*** ENTRIES PROVIDED Section Begins ***
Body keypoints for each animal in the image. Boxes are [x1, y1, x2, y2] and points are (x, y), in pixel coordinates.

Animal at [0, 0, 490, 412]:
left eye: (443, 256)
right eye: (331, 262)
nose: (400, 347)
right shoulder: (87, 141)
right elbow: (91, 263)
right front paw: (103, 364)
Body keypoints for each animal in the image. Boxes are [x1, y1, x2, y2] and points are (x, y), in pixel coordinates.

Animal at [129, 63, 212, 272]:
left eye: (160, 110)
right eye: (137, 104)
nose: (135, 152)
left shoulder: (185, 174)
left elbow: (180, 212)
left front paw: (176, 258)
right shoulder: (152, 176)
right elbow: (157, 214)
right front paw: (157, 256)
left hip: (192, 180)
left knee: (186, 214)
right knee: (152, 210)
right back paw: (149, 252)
*** ENTRIES PROVIDED Section Ends ***
*** ENTRIES PROVIDED Section Begins ***
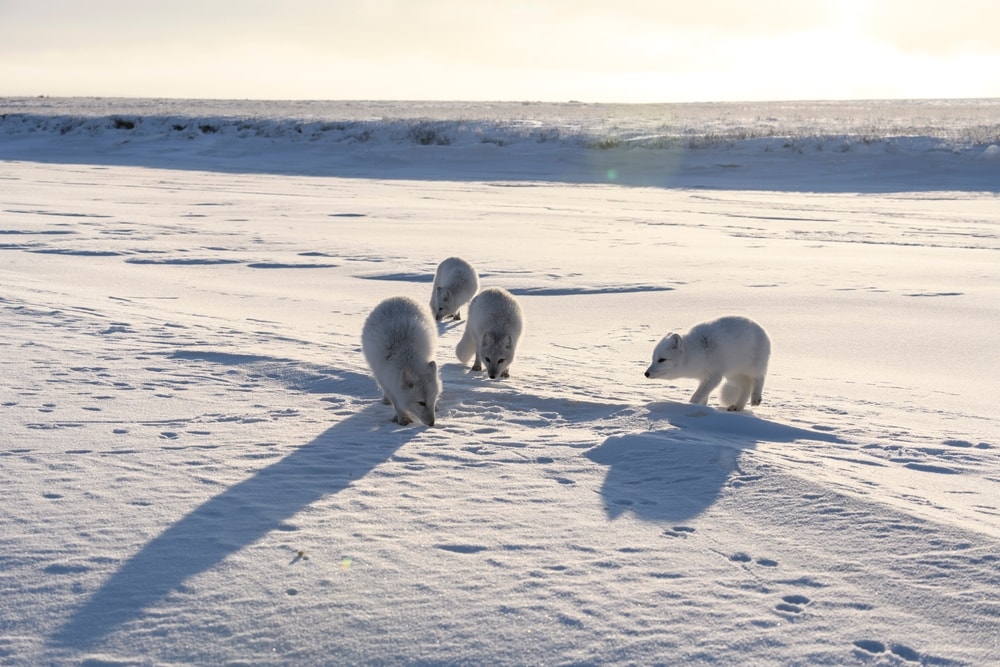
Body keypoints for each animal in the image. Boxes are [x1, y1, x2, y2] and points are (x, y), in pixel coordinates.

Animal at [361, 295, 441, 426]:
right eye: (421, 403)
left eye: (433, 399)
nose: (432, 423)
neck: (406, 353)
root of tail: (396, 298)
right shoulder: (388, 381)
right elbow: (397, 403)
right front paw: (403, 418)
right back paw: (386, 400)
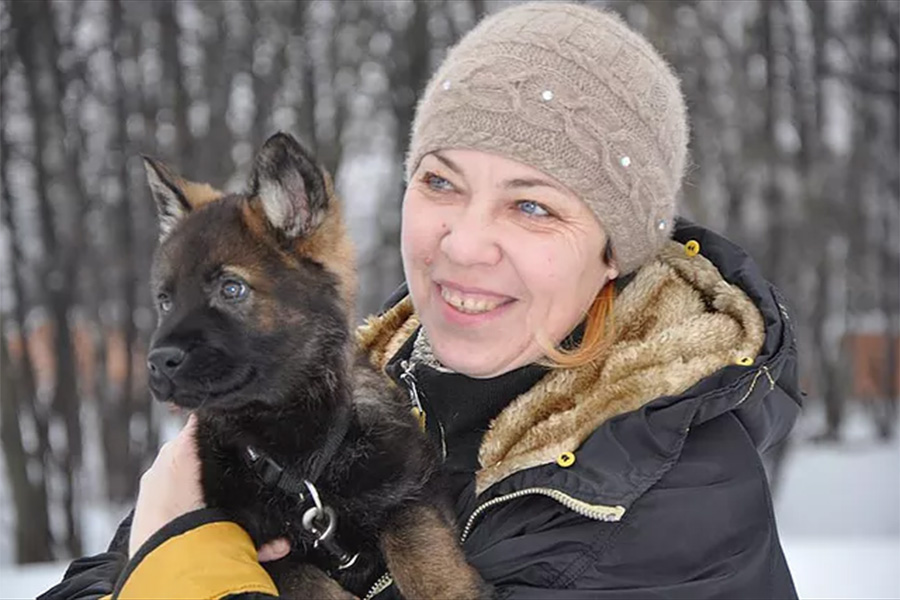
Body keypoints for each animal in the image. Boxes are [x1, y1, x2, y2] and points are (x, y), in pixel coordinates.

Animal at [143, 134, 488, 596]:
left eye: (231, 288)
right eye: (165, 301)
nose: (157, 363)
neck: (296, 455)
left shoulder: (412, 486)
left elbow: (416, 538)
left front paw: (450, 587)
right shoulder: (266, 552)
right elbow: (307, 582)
*** ENTRIES PROVIDED Section Ends ***
*** ENTRIES PROVIDED Section Begins ***
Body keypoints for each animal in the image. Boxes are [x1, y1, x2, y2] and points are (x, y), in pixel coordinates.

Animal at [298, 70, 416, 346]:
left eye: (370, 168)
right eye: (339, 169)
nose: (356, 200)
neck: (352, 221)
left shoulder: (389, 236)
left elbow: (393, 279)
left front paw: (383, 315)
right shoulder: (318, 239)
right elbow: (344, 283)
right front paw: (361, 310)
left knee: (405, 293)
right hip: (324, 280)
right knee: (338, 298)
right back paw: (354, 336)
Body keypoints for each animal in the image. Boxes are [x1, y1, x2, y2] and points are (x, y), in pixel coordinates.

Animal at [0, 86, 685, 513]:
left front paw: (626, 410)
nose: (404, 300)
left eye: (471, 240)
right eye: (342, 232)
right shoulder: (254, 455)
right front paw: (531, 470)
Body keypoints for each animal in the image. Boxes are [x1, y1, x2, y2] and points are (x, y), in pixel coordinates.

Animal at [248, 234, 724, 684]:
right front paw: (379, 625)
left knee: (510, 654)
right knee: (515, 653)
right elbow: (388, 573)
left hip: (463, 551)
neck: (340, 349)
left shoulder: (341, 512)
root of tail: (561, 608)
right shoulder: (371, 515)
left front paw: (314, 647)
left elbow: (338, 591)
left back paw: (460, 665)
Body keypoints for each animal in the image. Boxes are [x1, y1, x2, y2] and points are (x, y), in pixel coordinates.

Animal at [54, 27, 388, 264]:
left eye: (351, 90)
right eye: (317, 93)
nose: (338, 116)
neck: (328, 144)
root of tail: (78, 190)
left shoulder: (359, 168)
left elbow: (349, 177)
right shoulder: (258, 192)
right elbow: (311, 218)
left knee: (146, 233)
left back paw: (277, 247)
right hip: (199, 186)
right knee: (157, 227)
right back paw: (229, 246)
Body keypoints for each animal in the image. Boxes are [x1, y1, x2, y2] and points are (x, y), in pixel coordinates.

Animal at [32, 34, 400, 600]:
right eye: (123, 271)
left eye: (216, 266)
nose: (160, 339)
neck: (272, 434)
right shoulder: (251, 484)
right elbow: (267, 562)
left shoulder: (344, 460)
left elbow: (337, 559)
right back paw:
*** ENTRIES PROVIDED Section Ends ***
■ WHAT IS EXPECTED ■
Please report every line of the listing that contains the string "root".

■ RESPONSE BOX ■
root of tail: (396, 298)
root of tail: (561, 608)
root of tail: (78, 190)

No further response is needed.